SOURCE PASSAGE: Begin
5. NATURE AND SURVIVAL OF REPRESENTATIONS AND WARRANTIES.
5.1 NATURE OF STATEMENTS. All statements contained in any Schedule
hereto or in any supplemental Schedule or in any certificate or other document
executed in connection with these transactions delivered by or on behalf of
Seller or Purchaser pursuant to this Agreement, or in connection with the
transactions contemplated hereby, shall be deemed representations and warranties
by Seller or Purchaser, as the case may be.
5.2 SURVIVAL OF REPRESENTATIONS AND WARRANTIES. Regardless of any
investigation at any time made by or on behalf of any party hereto or of any
information any party may have in respect thereof, all representations and
warranties made hereunder or pursuant hereto shall survive the Closing.
5.3 SELLER'S INDEMNITY. Seller agrees to indemnify, defend and hold
Purchaser forever harmless from and against any and all liability, demands,
claims, actions, or causes of action, assessments, losses, costs, damages or
expenses, whether asserted or unasserted, direct or indirect, existing or
inchoate, known or unknown, having arisen or to arise in the future, including
reasonable attorney's fees and court costs, sustained or incurred by Purchaser
resulting from or arising out of, relating to, or by virtue of (i) any breach by
Seller of its representations, warranties and covenants in this Agreement; (ii)
SOURCE PASSAGE: End
RECORDS PROVIDED: Begin
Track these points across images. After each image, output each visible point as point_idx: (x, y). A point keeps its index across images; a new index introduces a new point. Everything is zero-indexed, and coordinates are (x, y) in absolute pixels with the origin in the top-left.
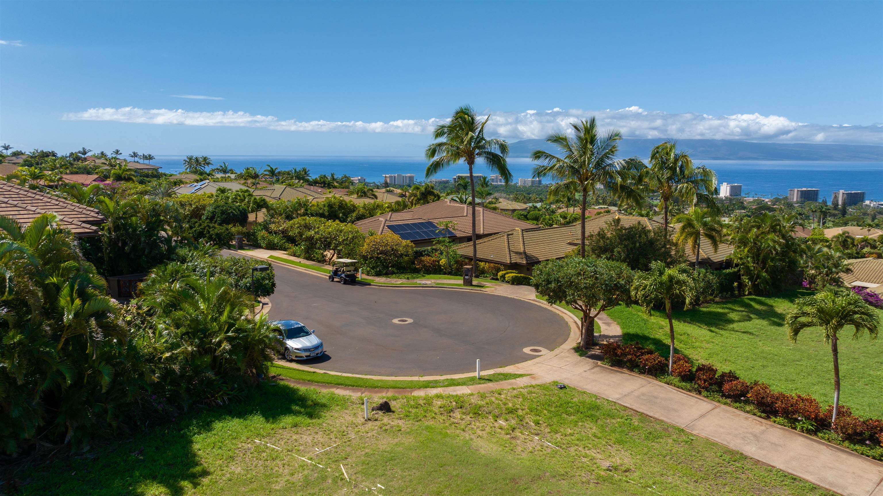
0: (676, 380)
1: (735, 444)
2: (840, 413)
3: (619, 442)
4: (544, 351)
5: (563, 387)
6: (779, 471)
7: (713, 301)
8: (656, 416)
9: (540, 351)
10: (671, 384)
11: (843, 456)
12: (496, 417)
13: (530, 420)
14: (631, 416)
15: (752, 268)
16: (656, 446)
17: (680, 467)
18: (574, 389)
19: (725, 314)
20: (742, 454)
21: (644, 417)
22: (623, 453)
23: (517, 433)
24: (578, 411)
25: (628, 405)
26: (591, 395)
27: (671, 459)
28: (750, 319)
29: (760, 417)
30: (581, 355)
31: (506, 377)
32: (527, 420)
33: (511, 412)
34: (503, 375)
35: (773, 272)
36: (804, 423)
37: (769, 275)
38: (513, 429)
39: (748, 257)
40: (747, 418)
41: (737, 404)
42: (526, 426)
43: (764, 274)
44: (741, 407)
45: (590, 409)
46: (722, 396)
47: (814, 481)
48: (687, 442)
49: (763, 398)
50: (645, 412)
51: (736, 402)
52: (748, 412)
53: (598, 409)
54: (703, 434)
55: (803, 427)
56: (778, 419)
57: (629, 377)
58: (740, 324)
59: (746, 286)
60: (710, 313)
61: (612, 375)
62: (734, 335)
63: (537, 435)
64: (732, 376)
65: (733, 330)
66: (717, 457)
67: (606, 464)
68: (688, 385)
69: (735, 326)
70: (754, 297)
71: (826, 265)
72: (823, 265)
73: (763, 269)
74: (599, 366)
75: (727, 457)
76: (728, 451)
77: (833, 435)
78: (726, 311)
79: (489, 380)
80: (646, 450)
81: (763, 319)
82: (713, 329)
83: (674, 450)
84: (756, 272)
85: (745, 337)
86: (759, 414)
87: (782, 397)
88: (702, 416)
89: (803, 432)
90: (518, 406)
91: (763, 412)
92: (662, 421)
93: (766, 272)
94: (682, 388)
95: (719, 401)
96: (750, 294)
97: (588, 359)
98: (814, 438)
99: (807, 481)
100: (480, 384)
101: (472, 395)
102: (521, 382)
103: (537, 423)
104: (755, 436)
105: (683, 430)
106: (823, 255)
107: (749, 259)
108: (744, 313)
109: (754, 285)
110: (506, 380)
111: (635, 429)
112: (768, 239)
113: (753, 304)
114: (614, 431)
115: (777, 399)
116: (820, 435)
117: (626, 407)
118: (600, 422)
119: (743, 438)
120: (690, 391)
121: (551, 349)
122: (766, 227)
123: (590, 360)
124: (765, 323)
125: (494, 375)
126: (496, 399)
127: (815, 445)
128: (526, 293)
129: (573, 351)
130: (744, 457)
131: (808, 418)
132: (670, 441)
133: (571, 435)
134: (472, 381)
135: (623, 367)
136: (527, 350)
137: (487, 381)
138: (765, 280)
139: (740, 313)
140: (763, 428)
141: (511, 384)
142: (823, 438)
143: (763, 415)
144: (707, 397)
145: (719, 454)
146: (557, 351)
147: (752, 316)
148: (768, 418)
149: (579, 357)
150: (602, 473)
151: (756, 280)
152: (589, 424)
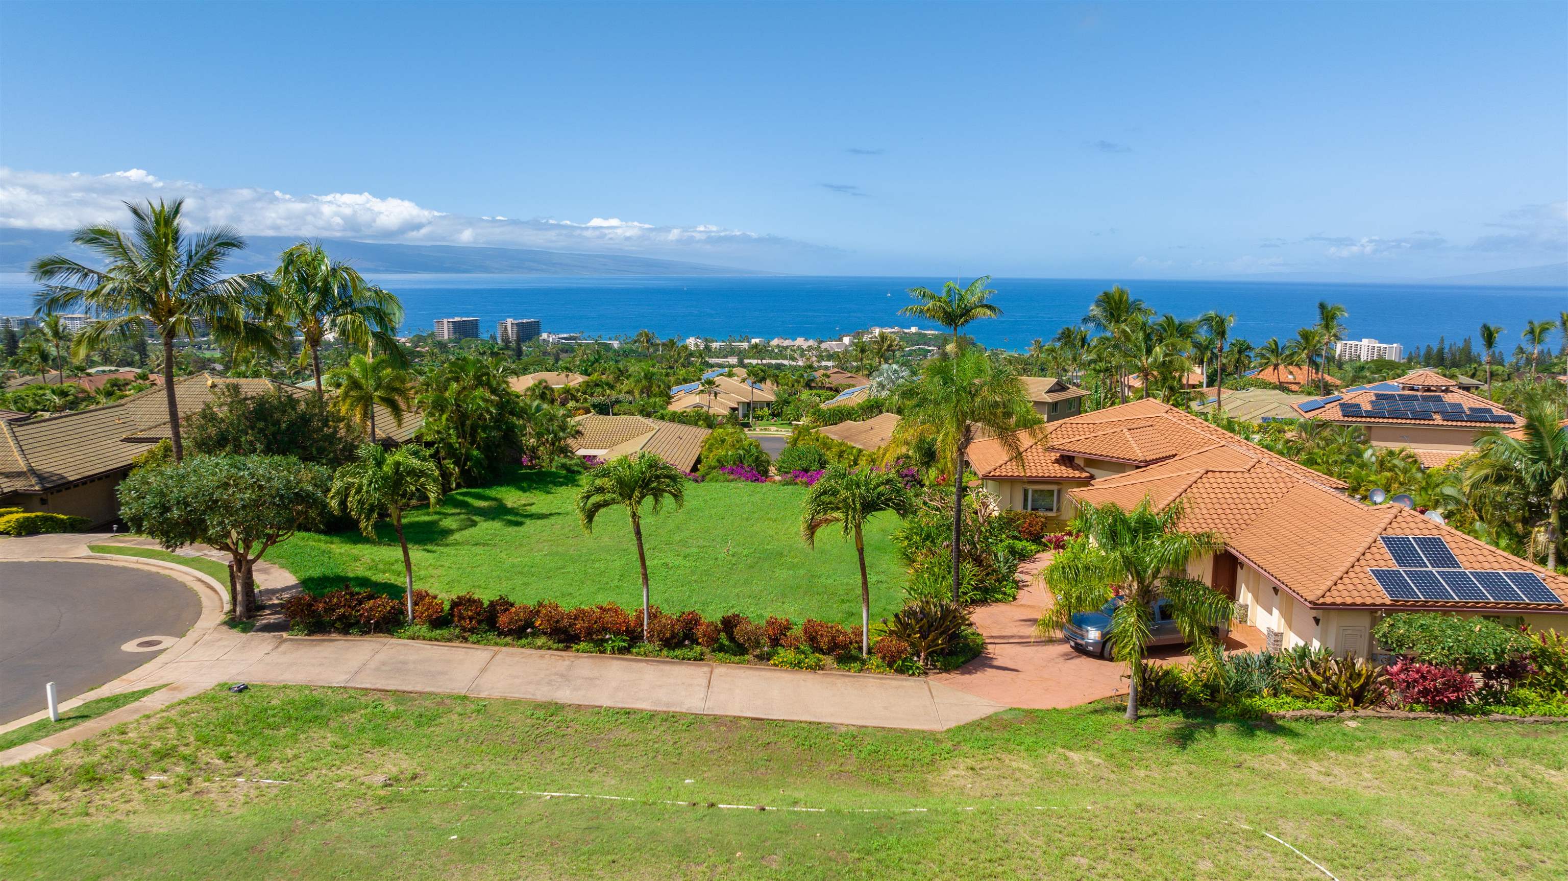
0: (424, 630)
1: (543, 694)
2: (653, 616)
3: (381, 743)
4: (167, 641)
5: (242, 689)
6: (608, 709)
7: (408, 505)
8: (419, 688)
9: (159, 643)
10: (418, 638)
11: (667, 668)
12: (140, 775)
13: (211, 756)
14: (379, 699)
15: (457, 445)
16: (438, 730)
17: (483, 747)
18: (264, 686)
19: (434, 523)
20: (556, 704)
21: (400, 696)
22: (392, 755)
23: (200, 783)
24: (290, 718)
25: (368, 686)
26: (300, 688)
27: (466, 741)
28: (474, 524)
29: (557, 649)
30: (245, 630)
31: (116, 702)
32: (206, 759)
33: (163, 755)
34: (109, 699)
35: (488, 447)
36: (613, 641)
37: (482, 452)
38: (189, 781)
39: (449, 428)
40: (542, 657)
41: (524, 641)
42: (209, 770)
43: (475, 453)
44: (529, 644)
45: (308, 709)
46: (499, 635)
47: (649, 708)
48: (479, 711)
49: (557, 622)
50: (400, 688)
51: (520, 638)
52: (540, 648)
53: (323, 705)
54: (496, 694)
55: (613, 648)
56: (582, 645)
57: (347, 644)
58: (464, 532)
59: (452, 474)
60: (412, 525)
61: (318, 648)
62: (464, 551)
63: (238, 775)
64: (506, 604)
65: (457, 543)
66: (527, 717)
67: (379, 779)
68: (445, 632)
69: (457, 536)
70: (465, 490)
71: (551, 428)
72: (548, 430)
73: (472, 444)
74: (286, 640)
75: (541, 714)
76: (539, 706)
77: (650, 647)
78: (436, 517)
79: (82, 716)
80: (425, 741)
81: (493, 519)
82: (429, 547)
83: (467, 728)
84: (463, 451)
85: (479, 550)
86: (555, 646)
87: (580, 615)
88: (483, 670)
89: (614, 653)
90: (175, 742)
91: (559, 642)
92: (431, 694)
93: (478, 448)
94: (436, 640)
95: (497, 644)
96: (459, 486)
97: (260, 634)
98: (629, 656)
99: (642, 711)
100: (64, 729)
101: (57, 753)
102: (153, 702)
103: (227, 758)
104: (562, 676)
105: (465, 697)
106: (545, 415)
107: (451, 431)
108: (462, 516)
109: (463, 472)
110: (118, 707)
111: (396, 717)
112: (475, 397)
113: (470, 500)
114: (362, 730)
115: (576, 618)
116: (634, 650)
117: (366, 689)
118: (332, 724)
119: (549, 683)
120: (450, 640)
121: (181, 634)
122: (468, 380)
123: (266, 634)
124: (497, 525)
125: (87, 705)
126: (122, 743)
127: (634, 665)
128: (64, 547)
129: (225, 628)
130: (559, 707)
131: (617, 634)
132: (455, 717)
133: (296, 757)
134: (43, 729)
135: (329, 632)
136: (130, 647)
137: (79, 721)
138: (478, 463)
139: (457, 517)
140: (567, 663)
141: (136, 711)
142: (638, 654)
143: (561, 645)
144: (478, 642)
145: (529, 713)
146: (192, 635)
147: (474, 518)
148: (567, 648)
149: (243, 635)
150: (382, 793)
151: (465, 464)
152: (316, 733)
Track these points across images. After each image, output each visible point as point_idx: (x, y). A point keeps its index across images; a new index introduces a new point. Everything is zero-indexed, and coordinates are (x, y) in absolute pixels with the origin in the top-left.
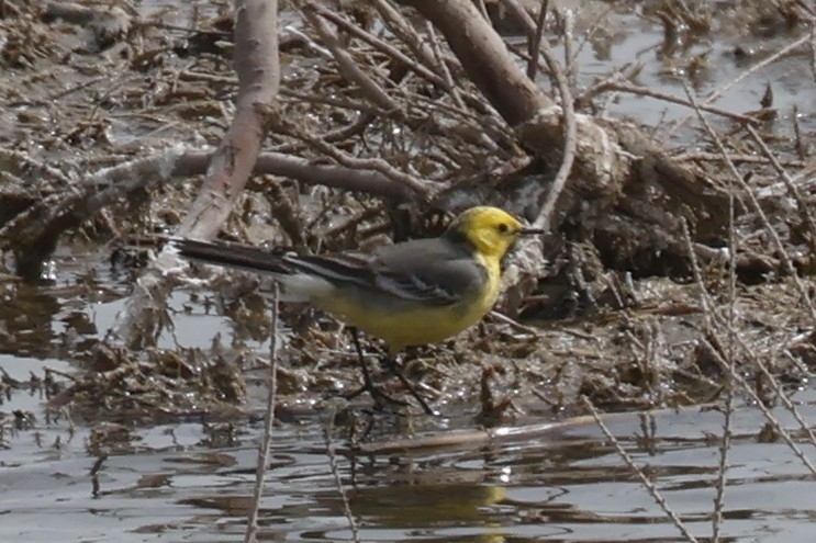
RECORDS PROVIDED: End
ACTIVITY A: In the contract excerpt, rewrite the paragraph beginning "5.1 NATURE OF STATEMENTS" more briefly, keeping its main facts.
ACTIVITY B: From the contract excerpt, print the stretch from "5.3 SELLER'S INDEMNITY." through "this Agreement; (ii)".
ACTIVITY C: Using the contract excerpt, say whether each statement agrees with it. (i) Representations and warranties end at the Closing. (ii) Seller's indemnity covers reasonable attorney's fees and court costs. (iii) Statements in a certificate delivered on behalf of Purchaser are deemed Seller's representations and warranties.

ANSWER SECTION A: 5.1 NATURE OF STATEMENTS. Any statement in a Schedule, supplemental Schedule, certificate or other document delivered by or for Seller or Purchaser under this Agreement, or in connection with its transactions, counts as a representation and warranty of that party.

ANSWER SECTION B:
5.3 SELLER'S INDEMNITY. Seller agrees to indemnify, defend and hold
Purchaser forever harmless from and against any and all liability, demands,
claims, actions, or causes of action, assessments, losses, costs, damages or
expenses, whether asserted or unasserted, direct or indirect, existing or
inchoate, known or unknown, having arisen or to arise in the future, including
reasonable attorney's fees and court costs, sustained or incurred by Purchaser
resulting from or arising out of, relating to, or by virtue of (i) any breach by
Seller of its representations, warranties and covenants in this Agreement; (ii)

ANSWER SECTION C:
(i) No: "all representations and warranties made hereunder or pursuant hereto shall survive the Closing."
(ii) Yes: "including reasonable attorney's fees and court costs"
(iii) No: "shall be deemed representations and warranties by Seller or Purchaser, as the case may be."